Under a plan on restructuring the stock and insurance markets by 2020 with a vision until 2025 approved by the Prime Minister in early 2019, Vietnam aims to have capitalization value of the stock market equal to 100 percent of GDP by 2020.
The current figure is 80 percent of GDP.
Whether the goal is attainable depends on two things – share prices and the number of shares listed on the bourse. However, analysts say it will be difficult to persuade the remaining businesses which make up 20 percent of GDP to list shares on the bourse.
Of these, businesses run by families are the most ‘conservative’. Many of them have very large scale of operation, valued at billions of dollars, such as Tan Hiep Phat, IPP, Trung Thuy Group, Ba Huan and Biti’s.
Analysts said the companies don’t have demand for mobilizing capital in the stock market because they are ‘cash kings’. As they are family-run enterprises, they may fear that the listing would lead to a loss of power concentration, or their cultural value and business know-how would be ‘diluted’.
The dispute between Ba Huan and VinaCapital two years ago showed that these enterprises are not ready to join the capital market.
Some companies said ‘no’ soon after they were asked whether they have plans to list shares on the bourse. Kymdan, the rubber mattress producer, and Biti’s, the consumer goods manufacturer, are two examples.

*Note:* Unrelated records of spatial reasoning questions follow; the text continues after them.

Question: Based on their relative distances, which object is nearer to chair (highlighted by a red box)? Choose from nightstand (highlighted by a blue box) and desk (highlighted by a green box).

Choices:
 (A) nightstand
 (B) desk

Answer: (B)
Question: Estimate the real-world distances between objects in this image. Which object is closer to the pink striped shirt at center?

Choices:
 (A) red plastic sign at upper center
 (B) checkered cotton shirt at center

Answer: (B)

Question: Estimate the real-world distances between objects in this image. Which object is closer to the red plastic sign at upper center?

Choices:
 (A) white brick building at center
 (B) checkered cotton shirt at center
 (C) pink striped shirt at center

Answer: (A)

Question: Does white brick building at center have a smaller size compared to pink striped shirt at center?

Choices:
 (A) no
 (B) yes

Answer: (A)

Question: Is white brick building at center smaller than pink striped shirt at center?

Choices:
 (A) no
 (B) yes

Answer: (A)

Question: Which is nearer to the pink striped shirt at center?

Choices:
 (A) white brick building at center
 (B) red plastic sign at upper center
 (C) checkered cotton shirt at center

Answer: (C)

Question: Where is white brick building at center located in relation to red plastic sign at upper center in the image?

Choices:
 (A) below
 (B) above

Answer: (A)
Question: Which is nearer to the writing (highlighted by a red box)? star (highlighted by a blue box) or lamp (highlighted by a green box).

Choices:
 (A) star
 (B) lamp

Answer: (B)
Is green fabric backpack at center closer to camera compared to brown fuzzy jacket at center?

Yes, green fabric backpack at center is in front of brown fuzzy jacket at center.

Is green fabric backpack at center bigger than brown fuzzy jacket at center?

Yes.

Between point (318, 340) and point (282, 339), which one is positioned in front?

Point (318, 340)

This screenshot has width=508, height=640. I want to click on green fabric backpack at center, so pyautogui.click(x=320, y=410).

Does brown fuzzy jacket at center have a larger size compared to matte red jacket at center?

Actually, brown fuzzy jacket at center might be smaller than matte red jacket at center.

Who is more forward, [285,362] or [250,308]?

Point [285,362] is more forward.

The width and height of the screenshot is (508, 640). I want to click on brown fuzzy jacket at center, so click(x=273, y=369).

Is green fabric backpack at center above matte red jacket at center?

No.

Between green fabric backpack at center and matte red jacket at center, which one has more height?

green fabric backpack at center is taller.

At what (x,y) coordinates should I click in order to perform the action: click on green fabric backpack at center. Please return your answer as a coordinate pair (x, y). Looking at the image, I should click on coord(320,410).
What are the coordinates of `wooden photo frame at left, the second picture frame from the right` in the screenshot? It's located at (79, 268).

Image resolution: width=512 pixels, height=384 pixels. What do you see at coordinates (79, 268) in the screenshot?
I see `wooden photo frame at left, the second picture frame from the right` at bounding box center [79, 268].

Nguyen Huu Tri, chair of Kymdan, said he doesn’t intend to list shares.
The problem lies in the know-how for making latex mattresses invented by Tri’s father. The formula is an inherited asset of Tri and his family that Tri doesn’t intend to share with anyone else.
|The ‘hiding’ of family-run businesses makes it more difficult to learn about their value. Two years ago, one of the two beloved daughters of Tan Hiep Phat family published a book revealing that a large group in the US wanted to buy Tan Hiep Phat at $2.5 billion.|
Lai Khiem, deputy general director of Biti’s, also confirmed that the company doesn’t intend to list shares or call for capital contributions.
The ‘hiding’ of family-run businesses makes it more difficult to learn about their value. Two years ago, one of the two beloved daughters of Tan Hiep Phat family published a book revealing that a large group in the US wanted to buy Tan Hiep Phat at $2.5 billion.
This was the only information about the business scale that investors have ever accessed.
According to Bui Tuan Minh, deputy CEO of Deloitte Vietnam, private businesses owned by a limited number of shareholders or by private businesses do not bear pressure from supervision and requirements on transparency. They don’t worry about the risk of being swallowed up by others, and they can make decisions quickly.
A report from the Hanoi Stock Exchange (HNX) showed that the biggest corporate bond issuers in H1 were enterprises related to the richest billionaires.
The managers of Sun Group, BRG and Vietjet, speaking at a meeting with Prime Minister Nguyen Xuan Phuc in mid-March, said they were facing difficulties.